Pihak rumah sakit menyampaikan kondisi pasien kepada keluarga pada 31 Oktober 2024 malam. Namun, keluarga pasien merasa tidak puas dan menuduh pihak RSUD lalai dalam menangani pasien. Situasi memanas saat keluarga membawa massa dan melakukan aksi protes di IGD.
Mereka bahkan memblokir ruang dokter, yang mengakibatkan penanganan pasien lain terganggu. Ironisnya, pada saat yang sama, kondisi pasien R semakin kritis hingga akhirnya dinyatakan meninggal dunia.

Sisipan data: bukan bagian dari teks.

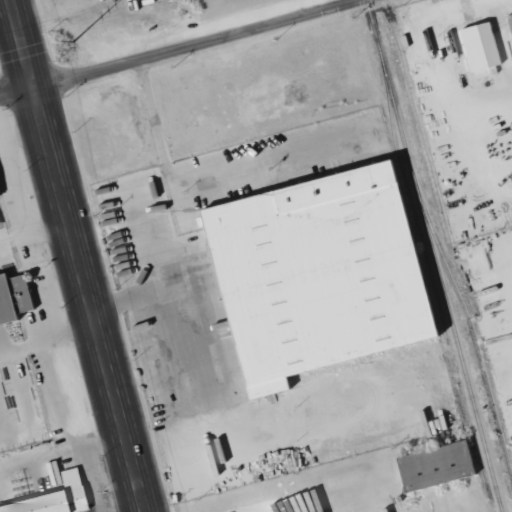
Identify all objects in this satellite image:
building: (508, 25)
power tower: (73, 42)
building: (477, 46)
road: (179, 48)
road: (345, 62)
road: (196, 72)
road: (285, 120)
railway: (419, 120)
road: (178, 140)
road: (189, 198)
railway: (409, 201)
road: (144, 202)
road: (77, 255)
railway: (433, 255)
building: (312, 275)
building: (13, 297)
railway: (474, 328)
road: (189, 376)
road: (304, 401)
road: (311, 444)
building: (432, 466)
building: (54, 497)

“Kami sangat menyayangkan adanya pemblokiran yang dilakukan saat kami ingin menolong pasien dalam kondisi kritis,” ungkap dr. Billy penuh penyesalan. Ia juga menyampaikan duka mendalam atas kejadian tersebut.

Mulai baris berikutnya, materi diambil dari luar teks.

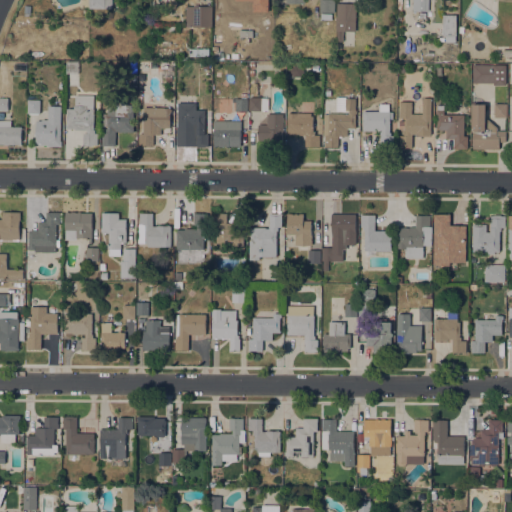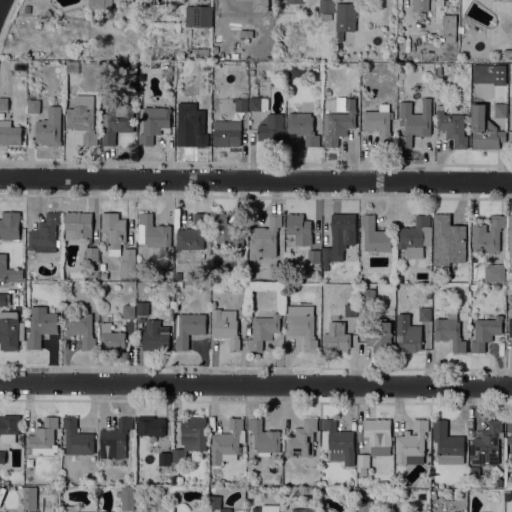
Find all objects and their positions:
building: (294, 1)
building: (295, 1)
building: (100, 4)
building: (325, 5)
building: (327, 5)
building: (418, 5)
road: (3, 7)
building: (421, 7)
building: (197, 15)
building: (198, 15)
building: (326, 15)
building: (344, 16)
building: (345, 18)
building: (448, 27)
building: (449, 27)
building: (461, 29)
building: (245, 32)
building: (217, 37)
building: (214, 48)
building: (199, 51)
building: (508, 52)
building: (234, 55)
building: (217, 57)
building: (251, 66)
building: (182, 68)
building: (166, 71)
building: (297, 71)
building: (488, 73)
building: (489, 73)
building: (251, 74)
building: (3, 102)
building: (241, 102)
building: (4, 103)
building: (258, 103)
building: (32, 105)
building: (33, 105)
building: (499, 109)
building: (500, 110)
building: (81, 116)
building: (83, 117)
building: (116, 120)
building: (338, 120)
building: (339, 120)
building: (115, 121)
building: (192, 121)
building: (413, 121)
building: (414, 121)
building: (152, 122)
building: (377, 122)
building: (153, 123)
building: (380, 123)
building: (190, 125)
building: (452, 126)
building: (48, 127)
building: (49, 127)
building: (269, 127)
building: (301, 127)
building: (303, 127)
building: (452, 127)
building: (483, 129)
building: (485, 129)
building: (272, 130)
building: (9, 132)
building: (226, 132)
building: (227, 132)
building: (10, 133)
road: (255, 163)
road: (256, 180)
building: (9, 224)
building: (77, 224)
building: (9, 225)
building: (77, 225)
building: (298, 228)
building: (113, 230)
building: (114, 230)
building: (151, 231)
building: (153, 231)
building: (226, 231)
building: (45, 232)
building: (228, 232)
building: (191, 233)
building: (192, 233)
building: (43, 234)
building: (375, 234)
building: (487, 234)
building: (488, 234)
building: (302, 235)
building: (339, 235)
building: (374, 235)
building: (340, 236)
building: (414, 236)
building: (415, 236)
building: (264, 237)
building: (264, 238)
building: (510, 238)
building: (447, 240)
building: (448, 240)
building: (509, 240)
building: (92, 253)
building: (313, 255)
building: (127, 262)
building: (128, 263)
building: (9, 268)
building: (8, 269)
building: (493, 272)
building: (495, 272)
building: (399, 279)
building: (238, 294)
building: (4, 298)
building: (366, 301)
building: (142, 307)
building: (351, 309)
building: (127, 311)
building: (129, 311)
building: (423, 313)
building: (425, 313)
building: (510, 320)
building: (509, 321)
building: (301, 323)
building: (39, 324)
building: (302, 324)
building: (41, 325)
building: (224, 325)
building: (225, 326)
building: (80, 327)
building: (188, 327)
building: (81, 328)
building: (187, 328)
building: (9, 329)
building: (9, 330)
building: (262, 330)
building: (263, 330)
building: (449, 330)
building: (484, 331)
building: (485, 331)
building: (448, 332)
building: (376, 334)
building: (407, 334)
building: (155, 335)
building: (407, 335)
building: (155, 336)
building: (380, 336)
building: (110, 337)
building: (111, 337)
building: (334, 337)
building: (336, 337)
road: (488, 350)
road: (256, 384)
road: (255, 401)
building: (151, 425)
building: (8, 427)
building: (9, 427)
building: (149, 429)
building: (194, 431)
building: (509, 432)
building: (193, 433)
building: (377, 435)
building: (378, 435)
building: (42, 437)
building: (43, 437)
building: (77, 437)
building: (263, 437)
building: (264, 437)
building: (75, 438)
building: (114, 438)
building: (115, 438)
building: (302, 438)
building: (301, 439)
building: (509, 439)
building: (227, 441)
building: (228, 441)
building: (337, 441)
building: (337, 442)
building: (412, 443)
building: (448, 443)
building: (486, 443)
building: (411, 444)
building: (447, 444)
building: (486, 444)
building: (1, 454)
building: (178, 454)
building: (2, 456)
building: (363, 464)
building: (474, 470)
building: (500, 482)
building: (28, 497)
building: (29, 497)
building: (126, 498)
building: (126, 499)
building: (214, 502)
building: (364, 506)
building: (266, 508)
building: (269, 508)
building: (224, 509)
building: (226, 510)
building: (297, 510)
building: (303, 510)
building: (82, 511)
building: (105, 511)
building: (440, 511)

dr. Ariyanto Setyoaji, Kepala IGD RSUD Dr. Mohamad Soewandhie, menambahkan bahwa sejak awal kedatangan pasien, tim medis telah melakukan serangkaian tindakan, mulai dari infus, oksigen, antibiotik, hingga pemeriksaan laboratorium. Tim juga bekerja sama dengan dua dokter spesialis untuk penanganan lebih lanjut.

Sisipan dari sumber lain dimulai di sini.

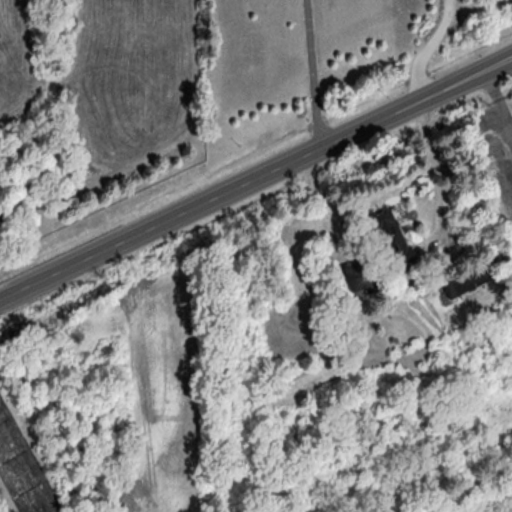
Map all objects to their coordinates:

"Pasien ditempatkan di area khusus IGD untuk observasi ketat, karena kondisinya memang mengancam jiwa," jelas dr. Ariyanto. Namun, meski sempat menunjukkan perbaikan, kondisi pasien kembali memburuk akibat infeksi berat.
Keputusan untuk merawat pasien di IGD diambil demi pemantauan yang lebih intensif dan penanganan yang optimal. "IGD adalah pilihan terbaik agar pasien tetap mendapat pengawasan ketat," tutup dr. Ariyanto.
Kejadian ini menjadi pelajaran penting bagi semua pihak terkait pentingnya komunikasi dan kerjasama antara keluarga pasien dan tim medis dalam menghadapi situasi darurat.